Déjà nous entendons le refrain sur les soi-disant privilèges des cheminots qui justifieraient le démantèlement de la SNCF. Cette rengaine bien connue va gagner en puissance et le piège qui est tendu (et que la revue Frustration a magnifiquement expliqué dans ce billet de blog) doit à tout prix être évité. C’est l’unité qui leur fait peur, aussi longtemps que nous serons divisés ils ne craindront rien. Ne tombons pas dans cette ornière qui consiste à s’attaquer entre dominés, entre perdants de la politique de Monsieur Macron pendant que les puissants festoient. Souvenons-nous du poème du pasteur Niemöller : « Quand les nazis sont venus chercher les communistes, je n’ai rien dit, je n’étais pas communiste. / Quand ils ont enfermé les sociaux-démocrates, je n’ai rien dit, je n’étais pas social-démocrate. / Quand ils sont venus chercher les syndicalistes, je n’ai rien dit, je n’étais pas syndicaliste. / Quand ils sont venus me chercher, il ne restait plus personne pour protester » et ne faisons pas en sorte que quand ils s’attaqueront à tel ou tel groupe plus personne ne proteste.
Repartir à l’offensive
Ce refus de la division ne saurait être la fin de notre action. Pour paraphraser Churchill, celui-ci n’est ni la fin ni même le début de la fin, peut-être est-ce seulement la fin du début. Il est plus que temps d’arrêter de courir derrière chaque outrance de Macron et de sa coterie. Pour le moment, il faut reconnaitre que c’est bien la caste qui dicte le tempo et le rythme des combats quand nous ne faisons que suivre. Il est pourtant bien connu que pour gagner une bataille il est préférable de la mener à domicile et à son rythme. Assez des luttes défensives. Nous le voyons, Macron s’attaque au niveau systémique. Il a été porté au pouvoir par les siens pour ça.

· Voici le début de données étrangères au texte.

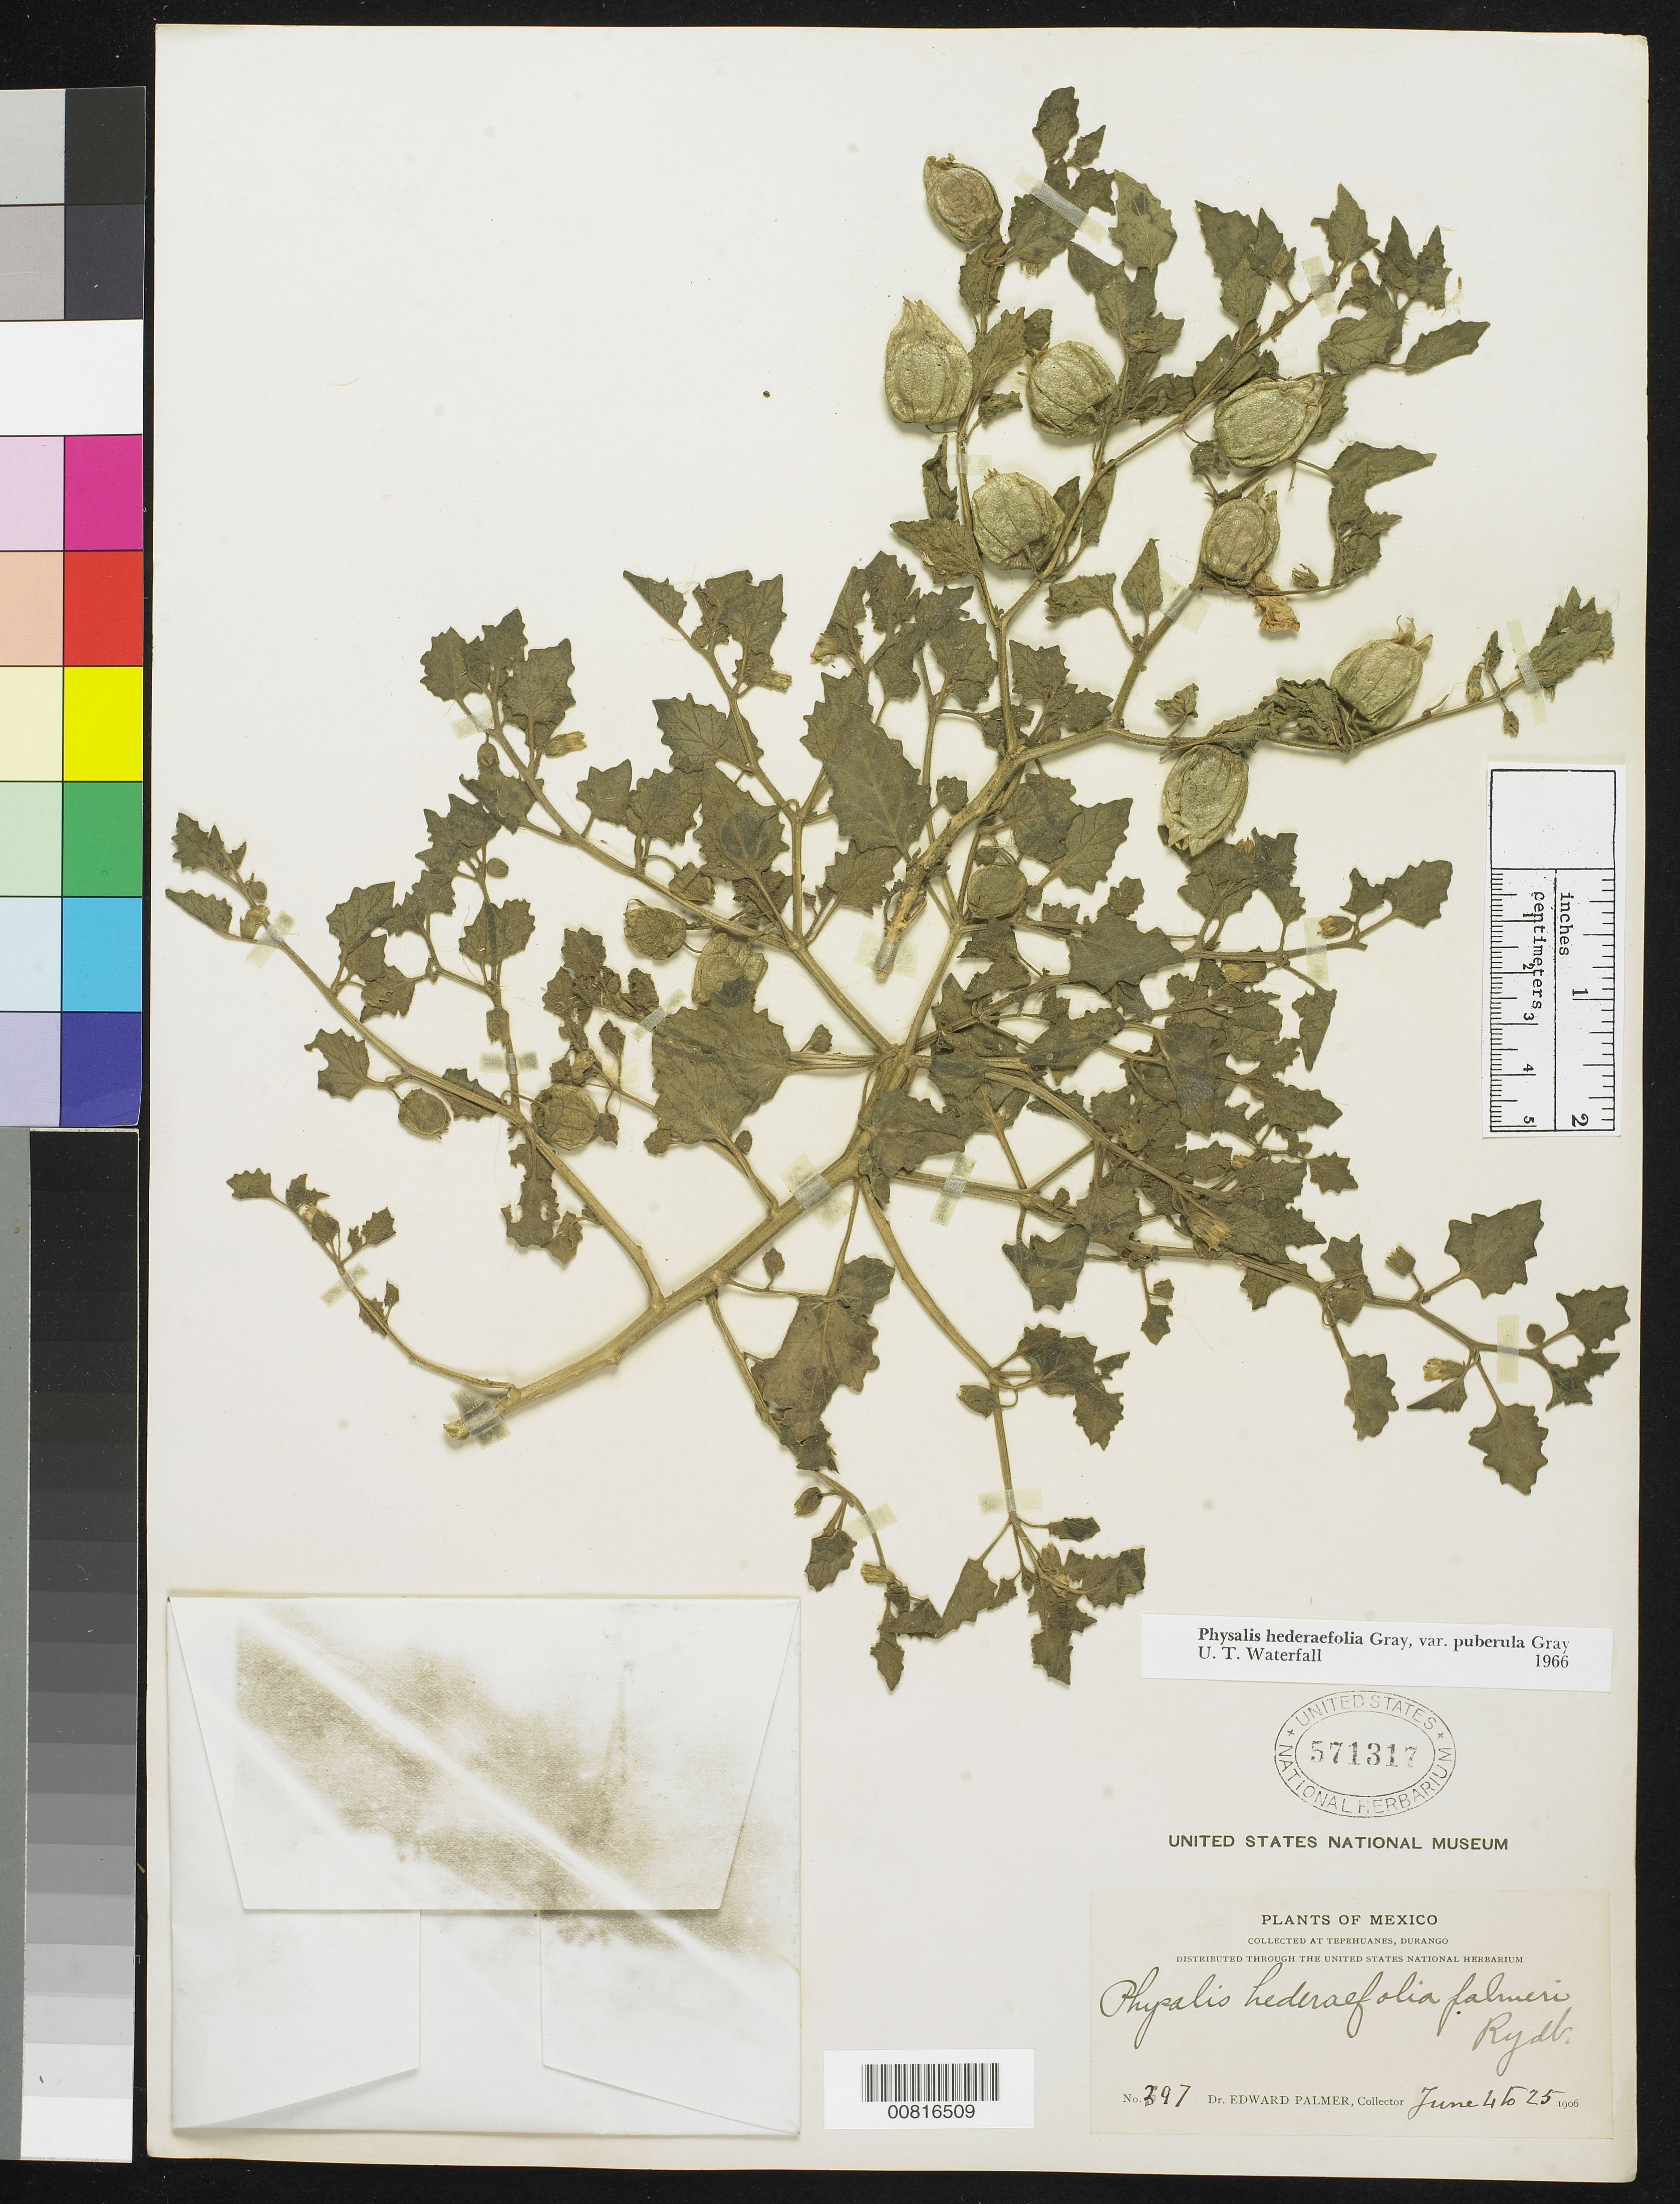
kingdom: Plantae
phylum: Tracheophyta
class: Magnoliopsida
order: Solanales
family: Solanaceae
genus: Physalis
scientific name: Physalis hederifolia var. puberula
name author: A. Gray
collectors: E. Palmer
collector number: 297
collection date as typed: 04 Jun 1906 to 25 Jun 1906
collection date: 1906-06-04/1906-06-25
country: Mexico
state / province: Durango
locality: Tepehuanes, Durango.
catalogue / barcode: US 571317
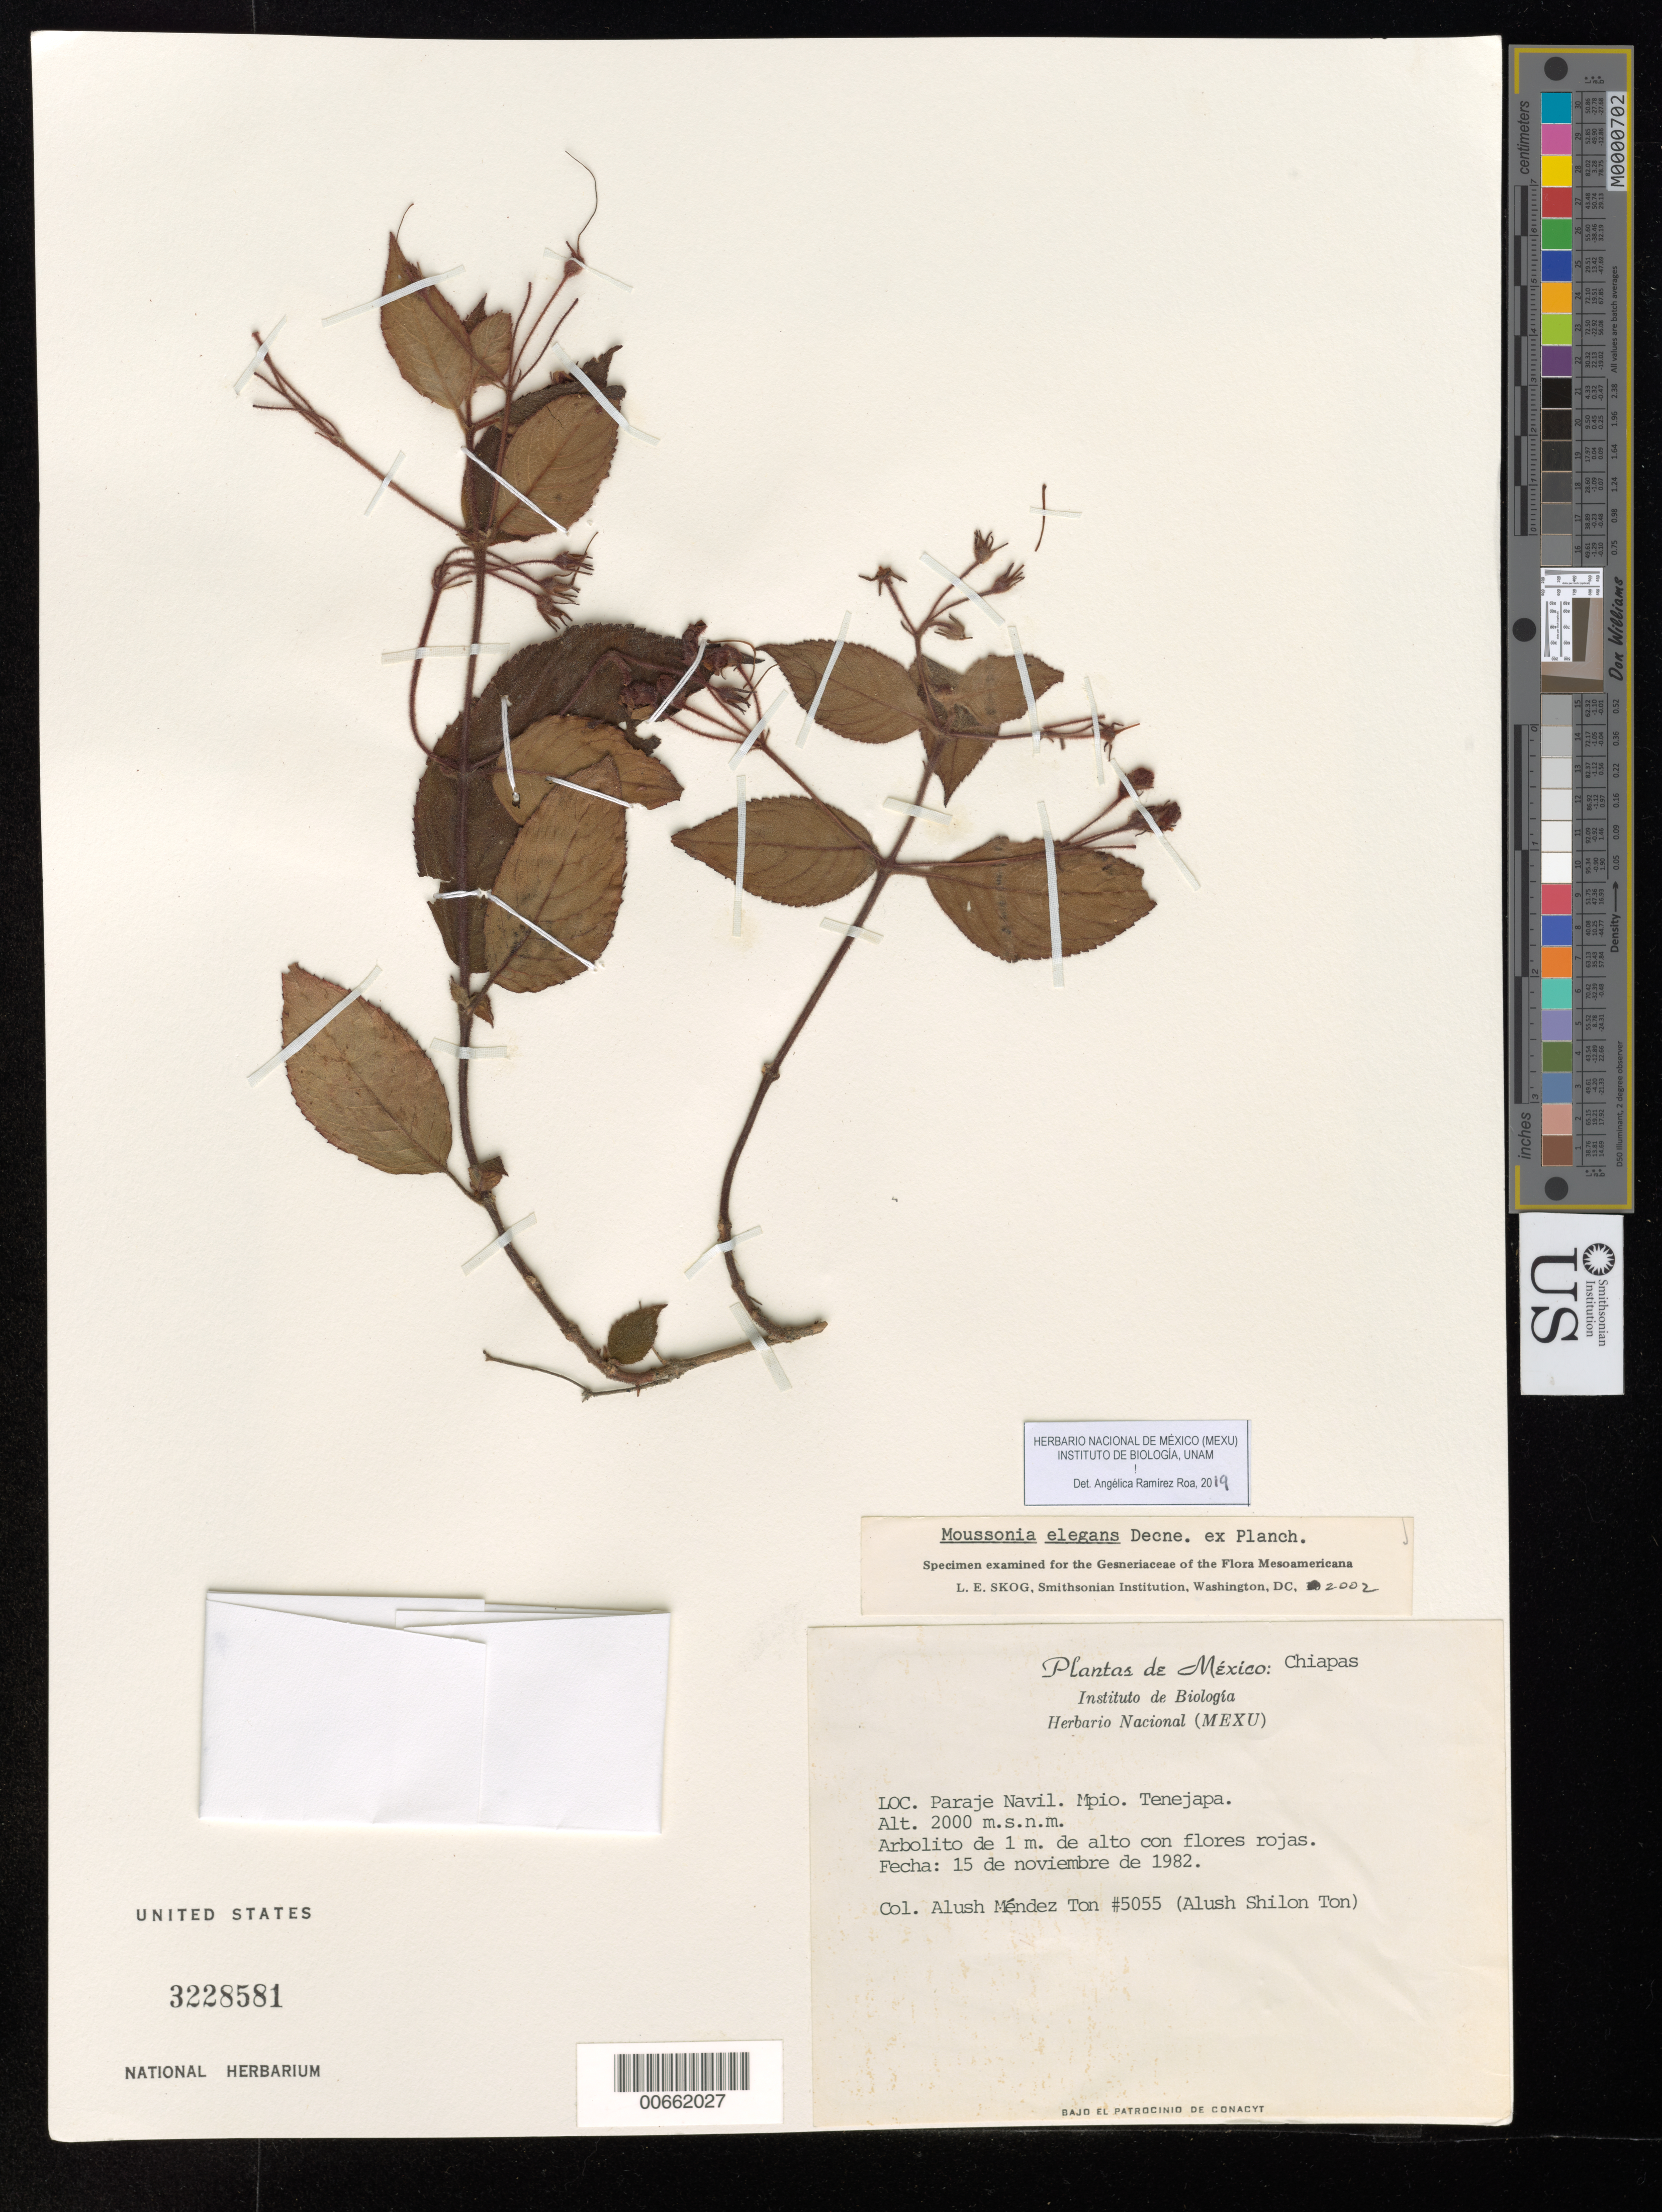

Face à cet horizon qu’on veut nous faire croire indépassable qu’est le capitalisme néolibéral financiarisé il nous faut construire un nouvel imaginaire et ne pas nous contenter de défendre les conquis sociaux. Emmanuel Macron est le visage d’un capitalisme totalement décomplexé et cynique jusqu’au bout des ongles. Face à lui théorisons une autre société, une sortie du capitalisme, la mise en place d’un véritable écosocialisme, le salaire à vie, la socialisation des moyens de production, une réflexion sur les communs. « Au cœur le plus sombre de l’histoire, écrit Camus dans Prométhée aux enfers, les hommes de Prométhée, sans cesser leur dur métier, garderont un regard sur la terre, et sur l’herbe inlassable. Le héros enchaîné maintient dans la foudre et le tonnerre divins sa foi 80 tranquille en l’homme. C’est ainsi qu’il est plus dur que son rocher et plus patient que son vautour. Mieux que la révolte contre les dieux, c’est cette longue obstination qui a du sens pour nous. Et cette admirable volonté de ne rien séparer ni exclure qui a toujours réconcilié et réconciliera encore le cœur douloureux des hommes et les printemps du monde ». Luttons. Luttons encore et toujours. Luttons même jusqu’en enfers. Sinon nous serons perdus.